Given records →
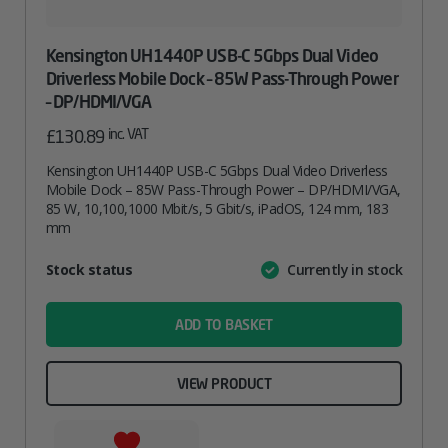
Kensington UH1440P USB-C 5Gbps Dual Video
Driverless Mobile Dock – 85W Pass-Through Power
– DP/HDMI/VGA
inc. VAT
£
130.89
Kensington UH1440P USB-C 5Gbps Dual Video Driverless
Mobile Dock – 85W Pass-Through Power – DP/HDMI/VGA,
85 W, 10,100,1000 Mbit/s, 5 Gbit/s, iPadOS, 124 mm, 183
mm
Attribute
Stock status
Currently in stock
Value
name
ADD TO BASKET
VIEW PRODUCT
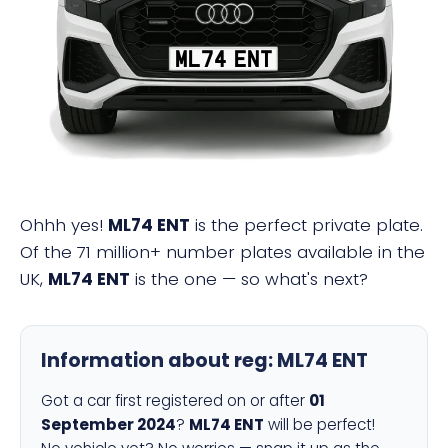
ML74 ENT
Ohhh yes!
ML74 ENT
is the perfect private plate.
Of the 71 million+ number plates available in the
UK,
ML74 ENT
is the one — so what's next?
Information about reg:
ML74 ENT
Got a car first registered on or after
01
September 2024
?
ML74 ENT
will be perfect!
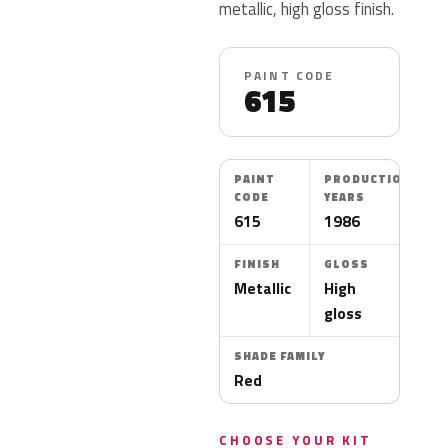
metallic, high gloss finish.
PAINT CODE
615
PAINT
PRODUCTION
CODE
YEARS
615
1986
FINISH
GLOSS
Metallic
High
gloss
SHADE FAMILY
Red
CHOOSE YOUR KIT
--
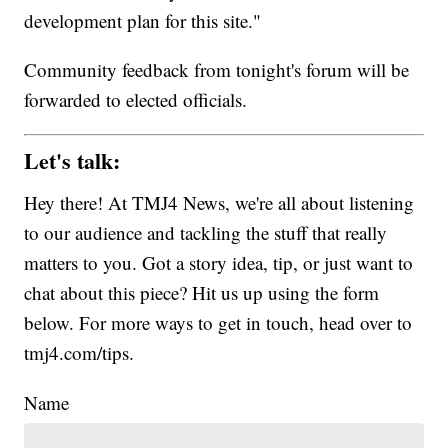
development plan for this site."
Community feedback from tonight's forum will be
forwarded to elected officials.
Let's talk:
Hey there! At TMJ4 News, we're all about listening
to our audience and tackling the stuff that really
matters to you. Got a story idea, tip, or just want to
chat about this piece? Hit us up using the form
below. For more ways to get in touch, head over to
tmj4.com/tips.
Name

Instruction → What belongs in the answer is each line of the listing that contains the word "Video".

Expected answer →
Kensington UH1440P USB-C 5Gbps Dual Video
Kensington UH1440P USB-C 5Gbps Dual Video Driverless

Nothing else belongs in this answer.